Выбрать главу

Жили, как в любом новом лагере, очень тесно. На сплошных нарах почти все было общее: ложки, спички, разговоры. Располагались по бригадам. Я попал в итээровскую бригаду, в ней числились еще и художники, фельдшер, бывший пока не у дел, замерщики и другие лица неопределенных занятий.

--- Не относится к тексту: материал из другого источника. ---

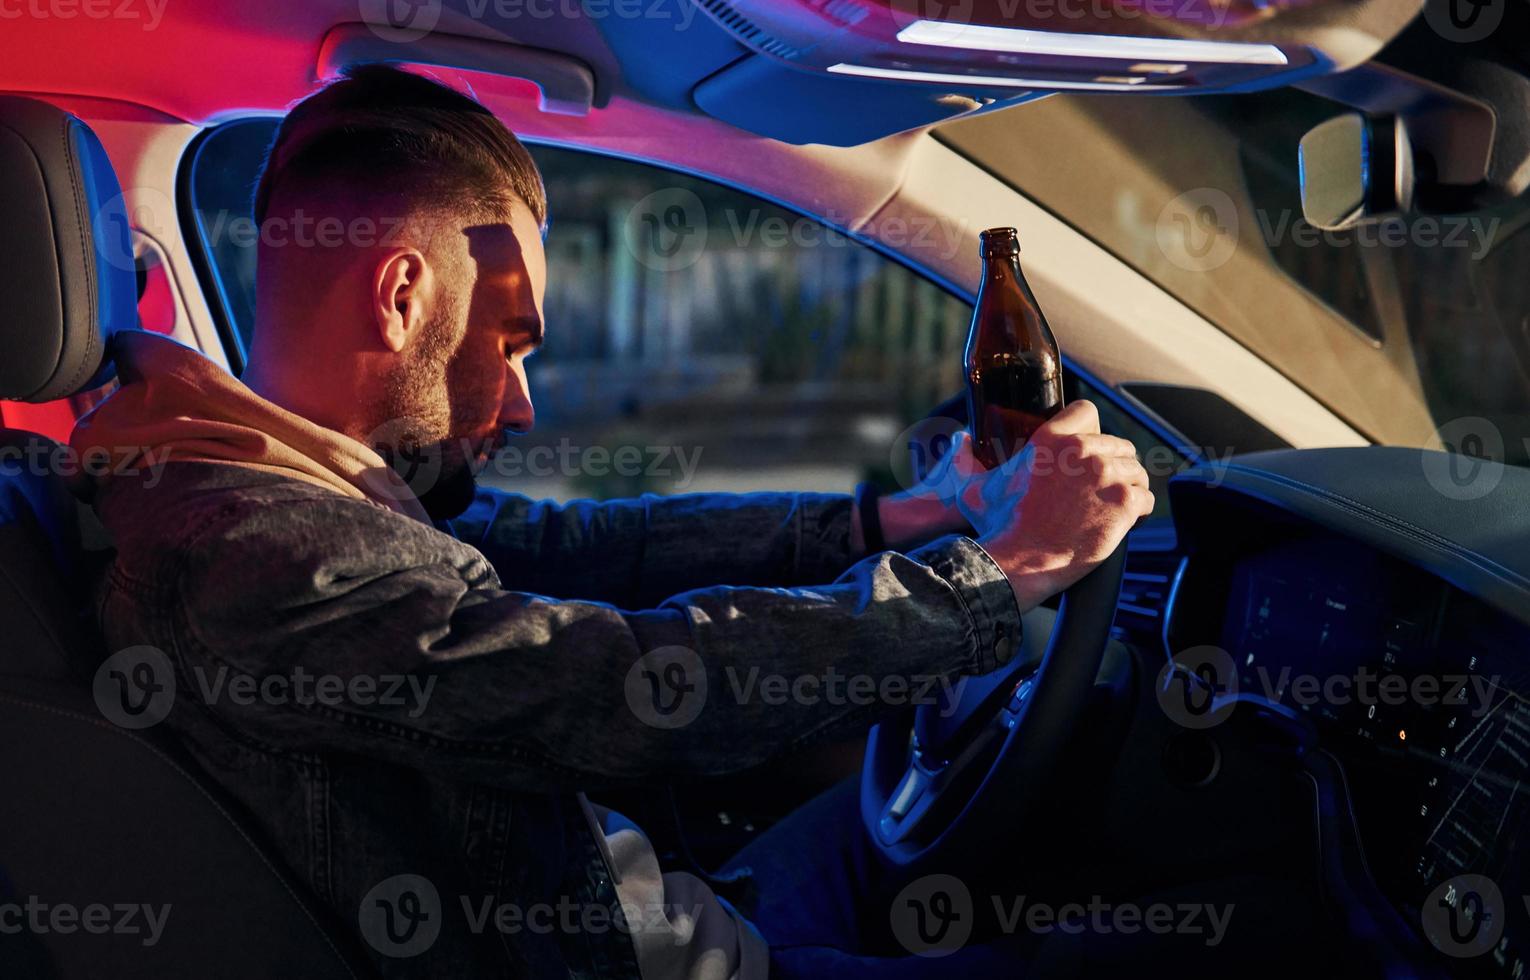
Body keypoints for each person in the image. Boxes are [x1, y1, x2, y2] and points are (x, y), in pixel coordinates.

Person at [70, 65, 1154, 978]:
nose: (527, 399)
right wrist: (1011, 568)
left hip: (636, 902)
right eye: (511, 340)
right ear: (400, 296)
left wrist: (905, 516)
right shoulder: (249, 549)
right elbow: (630, 685)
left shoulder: (296, 488)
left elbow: (593, 549)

Было много венгров. После освобождения их страны перекочевали на Колыму самые разные люди — военные, один священник, малолетний Ноль, арестованный по ошибке вместо своего пятидесятилетнего дяди, хортистского полковника («Им потом неудобно было признать, что прошляпили — приписали шпионаж», — сказал Нодь однажды). Выделялся циркач Сатмари, низкорослый, невероятно широкоплечий и мускулистый, он у венгров был кем-то вроде старшего (свои лидеры имелись в каждой национальной группе), а официально — бригадир. Однажды Сатмари рассказал мне, как он очутился на Колыме:

— Ты знаешь циркус Саразани? (Конечно, я знал самый знаменитый в Европе цирк!) Ну вот, когда немцы уходили, они нас всех завербовали. Кто-то, наверно, продал, потому что советские разнюхали и взяли весь цирк. Нет больше Соросони-циркуш! — произнес он со скорбью по-венгерски. — Ты бы видел, какие номера мы ставили еще в Магадане на пересылке — мировой класс! Какая труппа! Теперь нас разогнали по всем лагерям Колымы! Моя жена тоже исчезла…

Был еще у нас из Венгрии молодой высокий фельдшер, которого я никогда не принял бы за еврея. Немецкая контрразведка поручала ему самые сложные задания в освобожденной Западной Украине, и он выполнял их, обычно среди венгров. Затем его привозили в тюремный госпиталь, где давали свидание с парализованным отцом. Он был хорошим сыном и надеялся, что, пока работает на немцев, они не умертвят старика. Получив теперь двадцать пять лет, он боялся, что отец, обретя свободу, об этом узнает и не вынесет горя.

Рядом со мной на верхних нарах лежал мой реечник Киш Лоци (венгры всегда пишут сперва фамилию, потом имя), бывший полицейский. Худощавому парню с приятным смуглым лицом осталось сидеть четыре года, а в условиях зачетов — даже меньше трех лет. О себе Лоци говорил очень неохотно, но однажды признался, что он из Южной Венгрии, служил там в уголовной полиции и с немцами никаких дел и связей не имел, его осудили за одну лишь принадлежность к полицейскому чину. Работал Лоци усердно и не опасался, что, отсидев свое, не будет выпущен за границу, как это случалось с его соотечественниками из Закарпатья, считавшимися уже советскими подданными.

Лоци дружил с приисковым художником Ремневым, который лежал по другую сторону от меня, в прошлом командиром РККА, потом власовским офицером. Родом из Пскова, сухощавый блондин с глубокими складками на энергичном лице и длинными, очень красивыми пальцами, Ремнев представлял собой тип славянина без малейшей примеси восточной крови. Вечерами они с Лоци подолгу разговаривали, при этом обычно Лоци менялся со мной местами на нарах.

К Ремневу часто приходили незнакомые мне люди, они торговали табаком и хлебом: художник работал в управлении и всегда имел на обмен сахар и масло, а при входе в лагерь нас пока редко обыскивали — не хватало надзирателей. Кроме менял бывали у моего соседа другие посетители: казах-заика, который убил из семейной мести своего шурина — милиционера; водитель Антон — лупоглазый носатый и широкоплечий гуцул со шрамом на щеке. Забравшись на нары, они разговаривали полушепотом. Я никогда не пытался подслушивать, но чувствовал, что Лоци все время этого остерегается — со стороны Ремнева была стена, кроме меня слышать было некому.

Вообще очень много чужих заходило в барак, так что ничего особенного я не замечал в поведении этого своеобразного клуба. Изредка, а позднее чуть не ежедневно, появлялся высокий старик. На вид ему было далеко за пятьдесят. Худой, с очень загорелым лицом, маленькими зоркими голубыми глазами и светлыми, сильно поседевшими волосами, он мне напоминал моряка. На длинном костлявом теле мешком висел рабочий пиджак, вокруг шеи обмотано, как шарф, полотенце. Ноги он слегка волочил, голову держал опущенной, но спина была прямая, как доска.